Miranda Popkey's first novel is about desire, disgust, motherhood, loneliness, art, pain, feminism, anger, envy, guilt. The novel is composed almost exclusively of conversations between women—the stories they tell each other, and the stories they tell themselves, about shame and love, infidelity and self-sabotage—and careens through twenty years in the life of an unnamed narrator hungry for experience and bent on upending her life.
... bedazzling, psychologically fraught ... In the abstract, Topics of Conversation is about social and sexual power, anger, envy, pain, honesty, self-delusion and female identity. In the moment, the novel is riveting, disturbing and thought-provoking. It’s a slender volume with the power of lightning.
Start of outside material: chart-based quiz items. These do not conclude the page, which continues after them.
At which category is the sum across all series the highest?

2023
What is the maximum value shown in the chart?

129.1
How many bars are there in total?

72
Popkey’s sentences careen breathlessly as her halting, staccato prose mirrors the 'churning' within the narrator’s mind—the pulsing interior dialogue, the em-dash-laden reasoning back and forth with herself. Narrative agency is what interests the author, her manner of parceling out information evoking at times the fragmentary and diaristic sensibilities of Jenny Offill’s Dept. of Speculation. Her style also conjures the rambling (and occasionally solipsistic) meditations on self-definition in Sheila Heti’s How Should a Person Be?, and aspires to reproduce the rhythm of spoken communication in Linda Rosenkrantz’s 1968 novel-in-dialogue, Talk ... Popkey presents us with a shrewd record of the act of unflinchingly circling these amorphous notions of pain, desire and control, all the while quietly noting their clichéd contrivances in snarky, dark humor. I liked being inside her mind; it felt natural. She doesn’t arrive at a totalizing, liberated endpoint. The most we can do is listen to her story.
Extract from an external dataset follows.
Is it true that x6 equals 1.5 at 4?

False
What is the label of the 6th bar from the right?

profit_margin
... though there is much discussion about morality and desire in this book, it asks no radical question about why women in particular should feel beholden to people who like them, love them, or desire them ... for a book that deals in the paradoxes of desire, very little is described below the waist ... It is hard to know if these stories are chosen to illustrate some essential or unsayable truth of female sexuality ... Popkey understands the intimate and seductive purposes of self-disclosure. She is alert to the moment when story turns into self-enclosure, or narcissistic display. She also knows how competitive all that can get ... The voice, so light and elusive, performs one paradox after another, until paralysis becomes the natural and desired solution ... It is almost unfair to unravel Popkey’s light and winding arguments about love and desire, turning, as they do, on various elegant reversals, except to point out that the problem is always her narrator’s problem, and no matter where she tries to go, she always lands back at her own doorstep ... [The narrator is] good company, able to turn a good sentence and to maintain a tone, which is to say a distance, from the life described.